=== Begin Enclosure ===

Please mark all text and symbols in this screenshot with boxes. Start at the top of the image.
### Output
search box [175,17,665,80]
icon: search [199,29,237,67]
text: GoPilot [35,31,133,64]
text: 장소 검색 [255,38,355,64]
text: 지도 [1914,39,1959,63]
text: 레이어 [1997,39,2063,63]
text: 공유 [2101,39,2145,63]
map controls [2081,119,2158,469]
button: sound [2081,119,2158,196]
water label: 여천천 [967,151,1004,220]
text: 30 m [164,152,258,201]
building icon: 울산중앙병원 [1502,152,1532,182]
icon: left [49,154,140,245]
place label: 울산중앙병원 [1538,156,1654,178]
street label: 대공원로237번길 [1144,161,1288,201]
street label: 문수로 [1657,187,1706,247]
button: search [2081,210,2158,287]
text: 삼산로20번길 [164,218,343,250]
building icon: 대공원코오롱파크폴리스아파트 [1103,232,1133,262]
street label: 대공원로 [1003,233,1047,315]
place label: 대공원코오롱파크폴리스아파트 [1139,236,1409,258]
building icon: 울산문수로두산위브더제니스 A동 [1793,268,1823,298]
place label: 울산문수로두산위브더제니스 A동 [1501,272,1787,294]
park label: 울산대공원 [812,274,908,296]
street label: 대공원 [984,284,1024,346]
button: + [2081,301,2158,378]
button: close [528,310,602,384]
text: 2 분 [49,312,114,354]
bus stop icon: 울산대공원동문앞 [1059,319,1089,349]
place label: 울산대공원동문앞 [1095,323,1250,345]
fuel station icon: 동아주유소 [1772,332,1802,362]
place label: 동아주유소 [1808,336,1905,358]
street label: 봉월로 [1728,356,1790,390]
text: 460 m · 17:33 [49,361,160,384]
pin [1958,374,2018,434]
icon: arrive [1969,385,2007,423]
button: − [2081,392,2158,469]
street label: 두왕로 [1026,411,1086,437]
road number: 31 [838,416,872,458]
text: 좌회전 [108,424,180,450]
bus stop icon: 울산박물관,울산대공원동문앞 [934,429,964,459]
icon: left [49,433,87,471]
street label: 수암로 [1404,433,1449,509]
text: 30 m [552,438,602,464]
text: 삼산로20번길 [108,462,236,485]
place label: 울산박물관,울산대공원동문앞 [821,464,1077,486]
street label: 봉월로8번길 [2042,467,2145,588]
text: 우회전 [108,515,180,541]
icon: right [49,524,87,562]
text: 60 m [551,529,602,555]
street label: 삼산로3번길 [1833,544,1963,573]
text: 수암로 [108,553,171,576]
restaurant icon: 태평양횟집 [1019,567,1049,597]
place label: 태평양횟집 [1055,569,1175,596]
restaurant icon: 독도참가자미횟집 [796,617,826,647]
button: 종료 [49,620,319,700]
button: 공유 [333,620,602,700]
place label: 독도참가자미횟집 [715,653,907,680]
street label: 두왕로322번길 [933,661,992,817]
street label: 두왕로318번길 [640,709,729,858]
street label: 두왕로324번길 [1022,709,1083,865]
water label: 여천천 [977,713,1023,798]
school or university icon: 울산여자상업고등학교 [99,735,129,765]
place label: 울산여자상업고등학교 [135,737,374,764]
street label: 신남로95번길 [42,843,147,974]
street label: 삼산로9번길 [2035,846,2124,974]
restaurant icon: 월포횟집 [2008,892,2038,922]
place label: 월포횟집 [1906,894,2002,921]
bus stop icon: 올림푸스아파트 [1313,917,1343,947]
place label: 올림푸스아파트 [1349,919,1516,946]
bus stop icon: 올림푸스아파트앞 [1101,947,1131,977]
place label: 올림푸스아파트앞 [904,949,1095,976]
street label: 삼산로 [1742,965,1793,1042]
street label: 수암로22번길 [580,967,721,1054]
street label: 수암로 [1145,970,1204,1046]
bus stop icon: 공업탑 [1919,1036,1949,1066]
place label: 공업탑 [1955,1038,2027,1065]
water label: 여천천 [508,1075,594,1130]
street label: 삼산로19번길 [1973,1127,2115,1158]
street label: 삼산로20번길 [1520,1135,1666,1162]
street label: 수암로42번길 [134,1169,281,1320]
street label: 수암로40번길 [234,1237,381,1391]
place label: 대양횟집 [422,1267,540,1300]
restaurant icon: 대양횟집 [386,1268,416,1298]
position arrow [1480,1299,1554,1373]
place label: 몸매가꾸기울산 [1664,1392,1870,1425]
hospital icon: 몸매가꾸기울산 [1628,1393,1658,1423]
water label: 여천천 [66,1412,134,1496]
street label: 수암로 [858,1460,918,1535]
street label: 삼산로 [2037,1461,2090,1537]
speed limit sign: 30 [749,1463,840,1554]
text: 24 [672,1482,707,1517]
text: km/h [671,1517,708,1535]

=== End Enclosure ===

=== The problem ===
This task calls for every entry above to be transcribed exactly.

=== Task response ===
Please mark all text and symbols in this screenshot with boxes. Start at the top of the image.
### Output
search box [175,17,665,80]
icon: search [199,29,237,67]
text: GoPilot [35,31,133,64]
text: 장소 검색 [255,38,355,64]
text: 지도 [1914,39,1959,63]
text: 레이어 [1997,39,2063,63]
text: 공유 [2101,39,2145,63]
map controls [2081,119,2158,469]
button: sound [2081,119,2158,196]
water label: 여천천 [967,151,1004,220]
text: 30 m [164,152,258,201]
building icon: 울산중앙병원 [1502,152,1532,182]
icon: left [49,154,140,245]
place label: 울산중앙병원 [1538,156,1654,178]
street label: 대공원로237번길 [1144,161,1288,201]
street label: 문수로 [1657,187,1706,247]
button: search [2081,210,2158,287]
text: 삼산로20번길 [164,218,343,250]
building icon: 대공원코오롱파크폴리스아파트 [1103,232,1133,262]
street label: 대공원로 [1003,233,1047,315]
place label: 대공원코오롱파크폴리스아파트 [1139,236,1409,258]
building icon: 울산문수로두산위브더제니스 A동 [1793,268,1823,298]
place label: 울산문수로두산위브더제니스 A동 [1501,272,1787,294]
park label: 울산대공원 [812,274,908,296]
street label: 대공원 [984,284,1024,346]
button: + [2081,301,2158,378]
button: close [528,310,602,384]
text: 2 분 [49,312,114,354]
bus stop icon: 울산대공원동문앞 [1059,319,1089,349]
place label: 울산대공원동문앞 [1095,323,1250,345]
fuel station icon: 동아주유소 [1772,332,1802,362]
place label: 동아주유소 [1808,336,1905,358]
street label: 봉월로 [1728,356,1790,390]
text: 460 m · 17:33 [49,361,160,384]
pin [1958,374,2018,434]
icon: arrive [1969,385,2007,423]
button: − [2081,392,2158,469]
street label: 두왕로 [1026,411,1086,437]
road number: 31 [838,416,872,458]
text: 좌회전 [108,424,180,450]
bus stop icon: 울산박물관,울산대공원동문앞 [934,429,964,459]
icon: left [49,433,87,471]
street label: 수암로 [1404,433,1449,509]
text: 30 m [552,438,602,464]
text: 삼산로20번길 [108,462,236,485]
place label: 울산박물관,울산대공원동문앞 [821,464,1077,486]
street label: 봉월로8번길 [2042,467,2145,588]
text: 우회전 [108,515,180,541]
icon: right [49,524,87,562]
text: 60 m [551,529,602,555]
street label: 삼산로3번길 [1833,544,1963,573]
text: 수암로 [108,553,171,576]
restaurant icon: 태평양횟집 [1019,567,1049,597]
place label: 태평양횟집 [1055,569,1175,596]
restaurant icon: 독도참가자미횟집 [796,617,826,647]
button: 종료 [49,620,319,700]
button: 공유 [333,620,602,700]
place label: 독도참가자미횟집 [715,653,907,680]
street label: 두왕로322번길 [933,661,992,817]
street label: 두왕로318번길 [640,709,729,858]
street label: 두왕로324번길 [1022,709,1083,865]
water label: 여천천 [977,713,1023,798]
school or university icon: 울산여자상업고등학교 [99,735,129,765]
place label: 울산여자상업고등학교 [135,737,374,764]
street label: 신남로95번길 [42,843,147,974]
street label: 삼산로9번길 [2035,846,2124,974]
restaurant icon: 월포횟집 [2008,892,2038,922]
place label: 월포횟집 [1906,894,2002,921]
bus stop icon: 올림푸스아파트 [1313,917,1343,947]
place label: 올림푸스아파트 [1349,919,1516,946]
bus stop icon: 올림푸스아파트앞 [1101,947,1131,977]
place label: 올림푸스아파트앞 [904,949,1095,976]
street label: 삼산로 [1742,965,1793,1042]
street label: 수암로22번길 [580,967,721,1054]
street label: 수암로 [1145,970,1204,1046]
bus stop icon: 공업탑 [1919,1036,1949,1066]
place label: 공업탑 [1955,1038,2027,1065]
water label: 여천천 [508,1075,594,1130]
street label: 삼산로19번길 [1973,1127,2115,1158]
street label: 삼산로20번길 [1520,1135,1666,1162]
street label: 수암로42번길 [134,1169,281,1320]
street label: 수암로40번길 [234,1237,381,1391]
place label: 대양횟집 [422,1267,540,1300]
restaurant icon: 대양횟집 [386,1268,416,1298]
position arrow [1480,1299,1554,1373]
place label: 몸매가꾸기울산 [1664,1392,1870,1425]
hospital icon: 몸매가꾸기울산 [1628,1393,1658,1423]
water label: 여천천 [66,1412,134,1496]
street label: 수암로 [858,1460,918,1535]
street label: 삼산로 [2037,1461,2090,1537]
speed limit sign: 30 [749,1463,840,1554]
text: 24 [672,1482,707,1517]
text: km/h [671,1517,708,1535]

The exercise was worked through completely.